1. Sync shot: you can play the entire game almost risk-free simply by tagging enemies from the safety of your drone and getting your AI team mates to sync shot up to three enemies at once (once you've fully upgraded it). They never miss, the cooldown is short, and there is no downside other than missing out actually playing the game. You can skip all that aiming and shooting nonsense and simply point and click at enemies from the safety of a nearby mountainside.


2. Loadouts: scattered around enemy bases are weapon crates where you can change your loadout if you need to trade your sniper for a shotgun. Cool. Except you can also pause the game, go into the menus and magic any of your guns into your hands at any time, like loot games such as Destiny and The Division, undermining any semblance of realism and making the weapon crates mostly pointless.

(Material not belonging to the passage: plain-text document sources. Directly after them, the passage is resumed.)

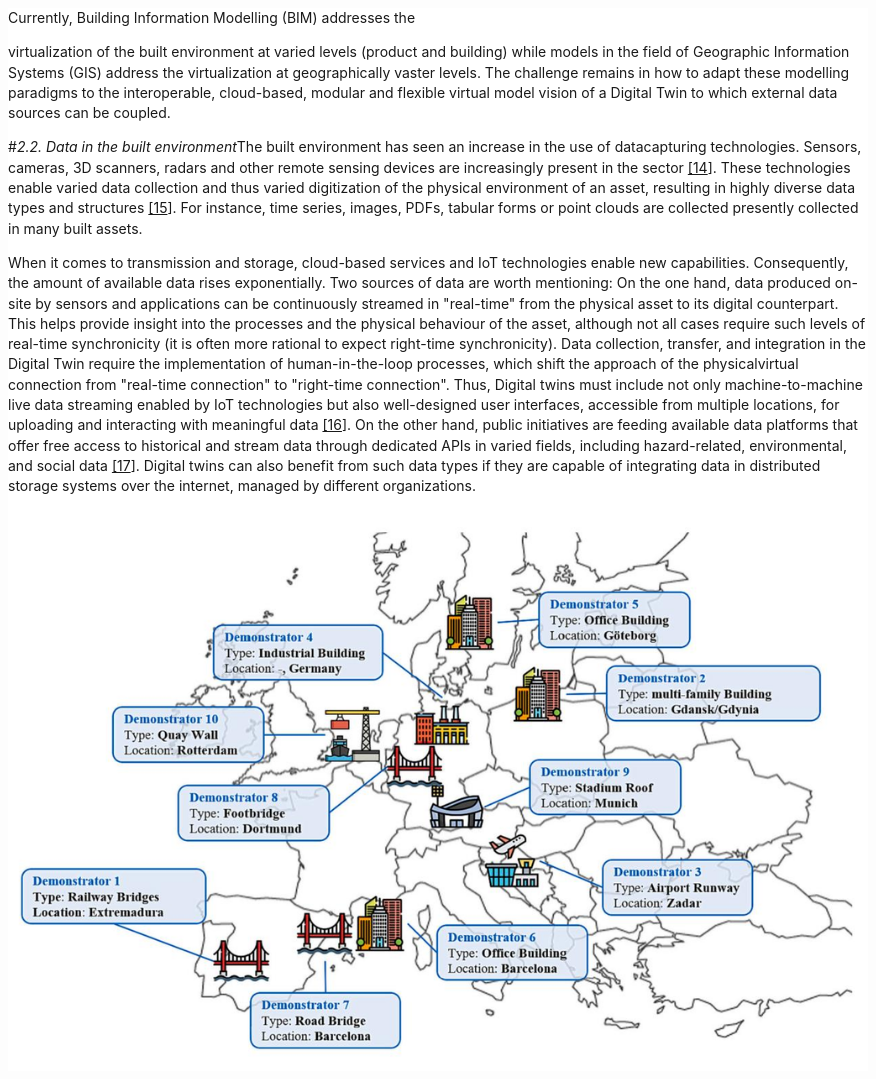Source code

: Currently, Building Information Modelling (BIM) addresses the

virtualization of the built environment at varied levels (product and building) while models in the field of Geographic Information Systems (GIS) address the virtualization at geographically vaster levels. The challenge remains in how to adapt these modelling paradigms to the interoperable, cloud-based, modular and flexible virtual model vision of a Digital Twin to which external data sources can be coupled.

#*2.2. Data in the built environment*The built environment has seen an increase in the use of datacapturing technologies. Sensors, cameras, 3D scanners, radars and other remote sensing devices are increasingly present in the sector [\[14](#page-19-0)]. These technologies enable varied data collection and thus varied digitization of the physical environment of an asset, resulting in highly diverse data types and structures [\[15](#page-19-0)]. For instance, time series, images, PDFs, tabular forms or point clouds are collected presently collected in many built assets.

When it comes to transmission and storage, cloud-based services and IoT technologies enable new capabilities. Consequently, the amount of available data rises exponentially. Two sources of data are worth mentioning: On the one hand, data produced on-site by sensors and applications can be continuously streamed in "real-time" from the physical asset to its digital counterpart. This helps provide insight into the processes and the physical behaviour of the asset, although not all cases require such levels of real-time synchronicity (it is often more rational to expect right-time synchronicity). Data collection, transfer, and integration in the Digital Twin require the implementation of human-in-the-loop processes, which shift the approach of the physicalvirtual connection from "real-time connection" to "right-time connection". Thus, Digital twins must include not only machine-to-machine live data streaming enabled by IoT technologies but also well-designed user interfaces, accessible from multiple locations, for uploading and interacting with meaningful data [\[16](#page-19-0)]. On the other hand, public initiatives are feeding available data platforms that offer free access to historical and stream data through dedicated APIs in varied fields, including hazard-related, environmental, and social data [\[17](#page-19-0)]. Digital twins can also benefit from such data types if they are capable of integrating data in distributed storage systems over the internet, managed by different organizations.

![](_page_3_Figure_2.jpeg)

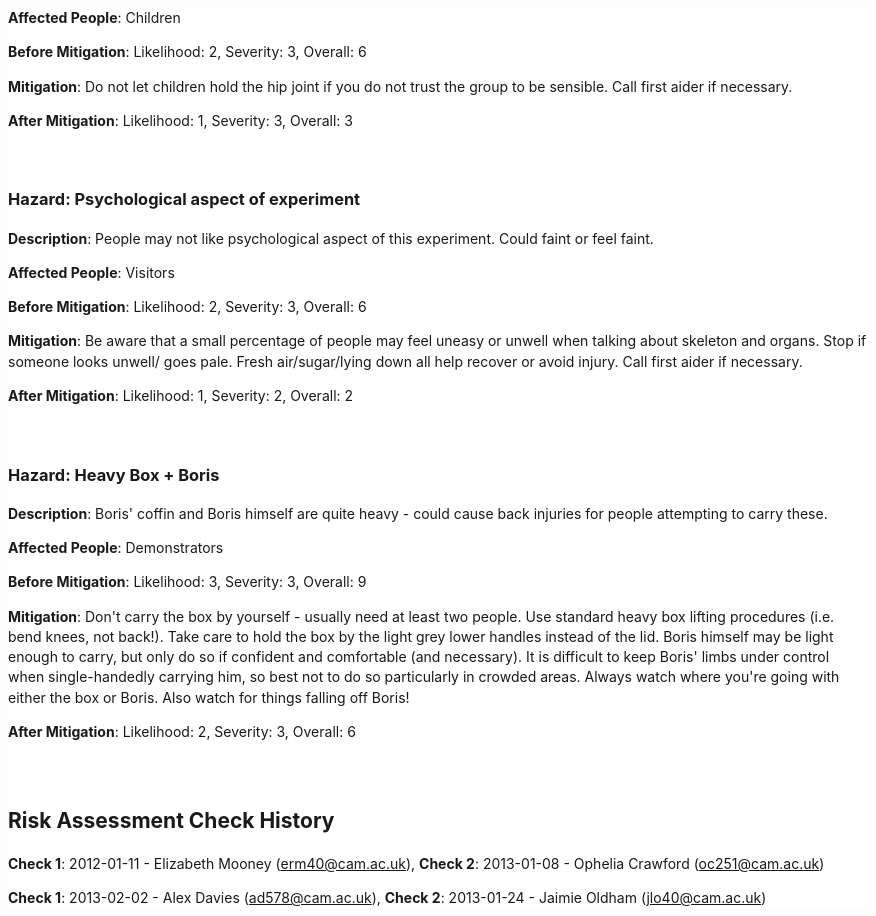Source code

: **Affected People**: Children

**Before Mitigation**: Likelihood: 2, Severity: 3, Overall: 6

**Mitigation**: Do not let children hold the hip joint if you do not trust the group to be sensible. Call first aider if necessary.

**After Mitigation**: Likelihood: 1, Severity: 3, Overall: 3

<br/>

### **Hazard**: Psychological aspect of experiment

**Description**: People may not like psychological aspect of this experiment. Could faint or feel faint.

**Affected People**: Visitors

**Before Mitigation**: Likelihood: 2, Severity: 3, Overall: 6

**Mitigation**: Be aware that a small percentage of people may feel uneasy or unwell when talking about skeleton and organs. Stop if someone looks unwell/ goes pale. Fresh air/sugar/lying down all help recover or avoid injury. Call first aider if necessary.

**After Mitigation**: Likelihood: 1, Severity: 2, Overall: 2

<br/>

### **Hazard**: Heavy Box + Boris

**Description**: Boris' coffin and Boris himself are quite heavy - could cause back injuries for people attempting to carry these.

**Affected People**: Demonstrators

**Before Mitigation**: Likelihood: 3, Severity: 3, Overall: 9

**Mitigation**: Don't carry the box by yourself - usually need at least two people.  Use standard heavy box lifting procedures (i.e. bend knees, not back!). Take care to hold the box by the light grey lower handles instead of the lid.
Boris himself may be light enough to carry, but only do so if confident and comfortable (and necessary).
It is difficult to keep Boris' limbs under control when single-handedly carrying him, so best not to do so particularly in crowded areas.
Always watch where you're going with either the box or Boris.
Also watch for things falling off Boris!

**After Mitigation**: Likelihood: 2, Severity: 3, Overall: 6

<br/>

## Risk Assessment Check History 

**Check 1**: 2012-01-11 - Elizabeth Mooney (erm40@cam.ac.uk), **Check 2**: 2013-01-08 - Ophelia Crawford (oc251@cam.ac.uk)

**Check 1**: 2013-02-02 - Alex Davies (ad578@cam.ac.uk), **Check 2**: 2013-01-24 - Jaimie Oldham (jlo40@cam.ac.uk)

3. Helicopters: the physics on these is pretty well-modelled once you understand the invisible line between hover and flight modes. Despite filling the map with gunships, the designers decided against adding an aiming reticle to helicopters, meaning all you can do is spray wildly. They also didn't bother with strafe left/right controls, something all other games featuring choppers has. Ubi did patch in an aiming reticle, but only for the 'simplified' chopper control scheme.


4. new 'Hardcore' mode: this was a great addition in a late patch! Adds friendly fire, restricts loadout swaps to aforementioned weapon crates, restricts you to carrying one primary weapon etc. However, it also 'features' permadeath, meaning if you die all your progress in one of Ubi's biggest ever games gets wiped. Perhaps a bit too hardcore for most.